La guerra duró mucho tiempo. A Occidente sólo llegaron sus ecos, alguna victoria importante del ejército rebelde, la dura defensa del gobierno oficial, pero poco más. Li aprendió deprisa a montar su fusil y a camuflarse en la espesura, aunque siempre tenía la mirada dividida, entre su propia supervivencia y la necesidad de expresar su creatividad a través del objetivo de su cámara.
Cuando terminó la guerra fue difícil legitimar la victoria que el nuevo gobierno rebelde había conseguido. Desde fuera se oyeron numerosas voces opuestas, incluidas la de los exiliados, que pedían la intervención militar de las fuerzas internacionales.
Mi abuelo, que era embajador, me contó luego lo difícil que fueron las negociaciones políticas y cómo un hecho lo cambió todo. Aún con la tensa situación y con la presión casi ahogándoles, el nuevo gobierno rebelde filtró a los medios de comunicación internacionales, centenares de fotos que mostraban el horror de la guerra. En ella se veía con claridad la ilógica de tal enfrentamiento y el horror producido por las dos partes de la contienda. Muchas de ellas tenían un alto valor artístico, por los gestos y la naturalidad de la vida de los soldados. En una de tantas fotos, Li se había autorretratado como el autor de todo aquel material. Mi abuelo, por supuesto, no dijo nada al ver esta última fotografía, pero según me dijo después, una leve sonrisa se desprendió de su boca. Con la opinión pública dividida a partir de ahí, se rebajaron las exigencias para el nuevo gobierno, que hizo oficial y  propio, su auténtico golpe de estado.
A Li lo condecoraron y lo agasajaron como fiel representante del Alto Poder Militar (APM) con un una vida cómoda y relativamente tranquila, a pesar de que siempre tuviera que estar al servicio del Partido, aunque solo fuera como imagen y nombre, sin tener la carga y la responsabilidad de tomar las fotos, que quedaban en manos de sus colaboradores y aprendices.

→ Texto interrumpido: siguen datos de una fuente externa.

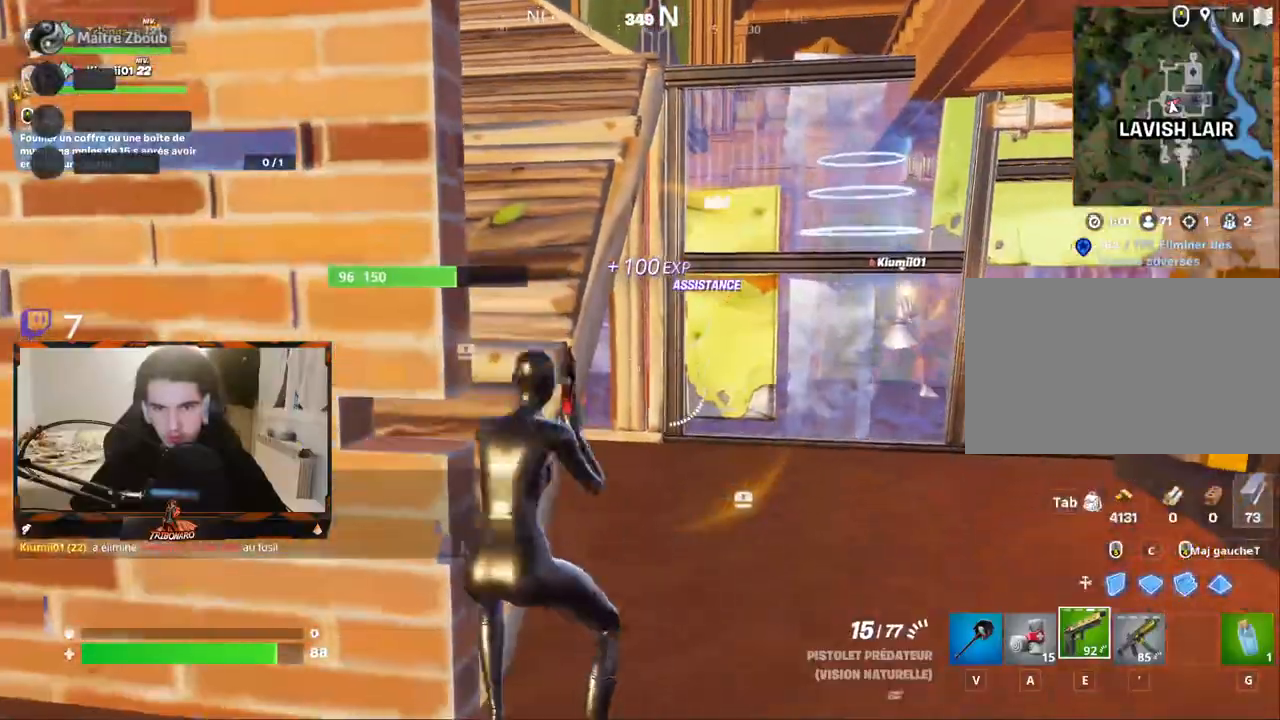
{"keys": ["q", "z"], "mouse": [], "mouse_move": "down-left", "events": [[167, "space", "down"], [250, "space", "up"], [300, "q", "down"]]}
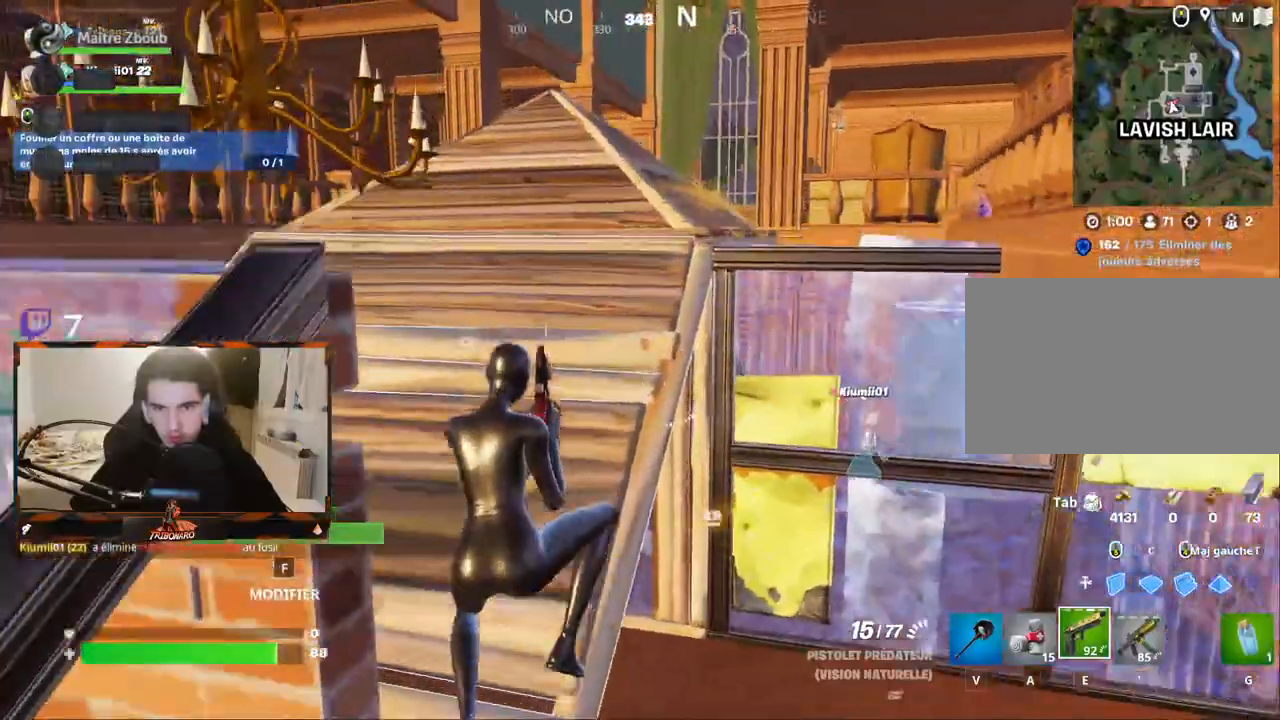
{"keys": ["4", "z"], "mouse": [], "mouse_move": "still", "events": [[183, "q", "up"], [500, "4", "down"]]}
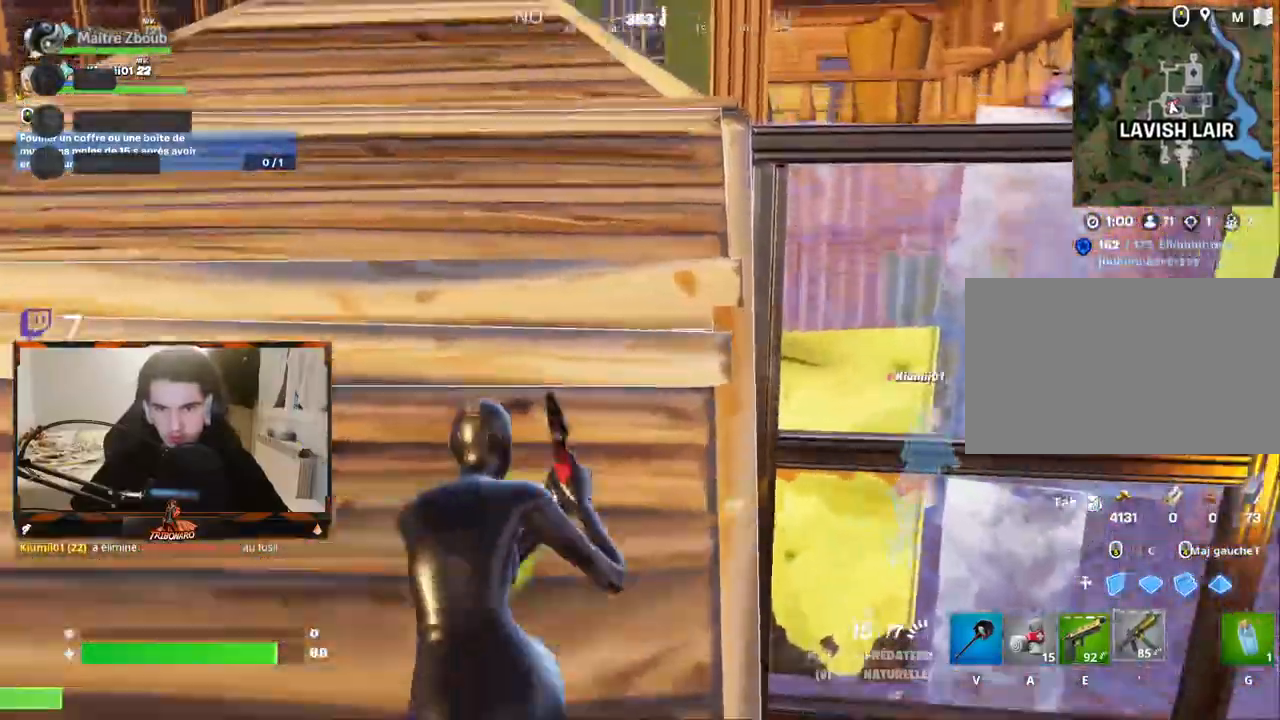
{"keys": ["r", "z"], "mouse": [], "mouse_move": "down-left", "events": [[100, "4", "up"], [467, "r", "down"]]}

Fue precisamente su imagen lo que marcó a partir de ahí su vida y su muerte. En uno de los actos a los que acudía como  parte del ya legitimado partido, sufrió un desmayo y ya nunca más se volvió a levantar. Fue retirado del improvisado escenario con una mezcla de silencios e incontenibles aplausos, justa despedida a una vida merecedora de admiración y reconocimiento.

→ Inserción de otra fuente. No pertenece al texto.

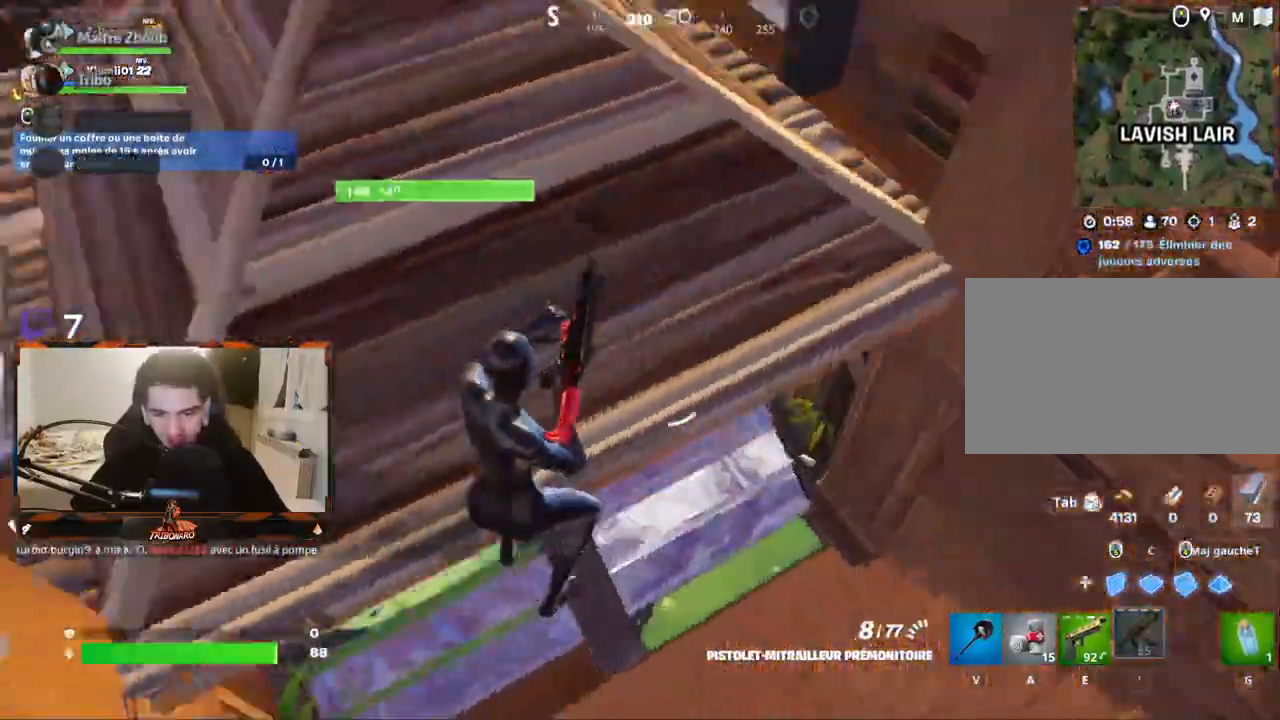
{"keys": ["q"], "mouse": [], "mouse_move": "up", "events": [[217, "d", "up"], [250, "s", "down"], [300, "q", "down"], [400, "s", "up"]]}
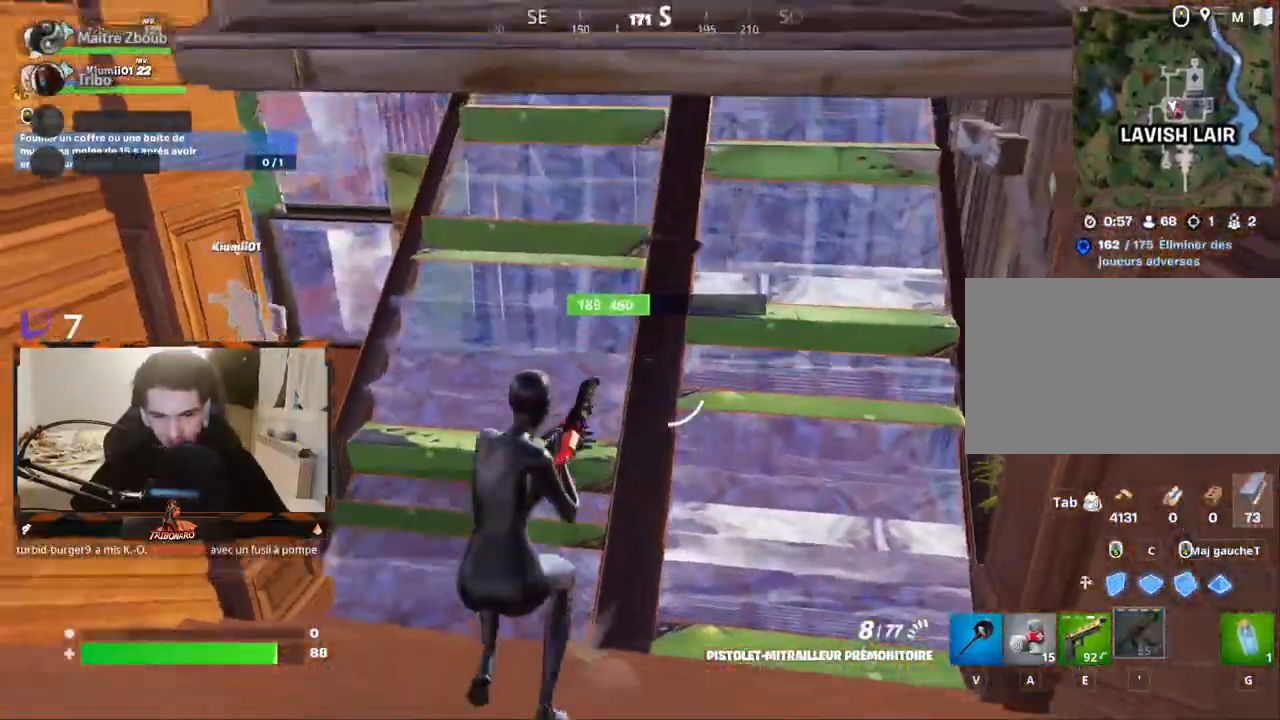
{"keys": ["z"], "mouse": [], "mouse_move": "still", "events": [[33, "z", "down"], [183, "q", "up"]]}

Yo, que he narrado todo desde fuera, sin haberlo conocido directamente, solo puedo testimoniar las palabras de mi abuelo y los ecos que llegaron hacia mi país natal. Sin embargo, aún existe hoy una prueba más de todo lo que supuso Li para un país entero: el encendedor de mis cigarros lleva estampada su cara, encendedor que compré en un bazar chino de mi calle.
Parece evidente que la luz de algunas almas jamás se apagan de todo. ¿No creéis?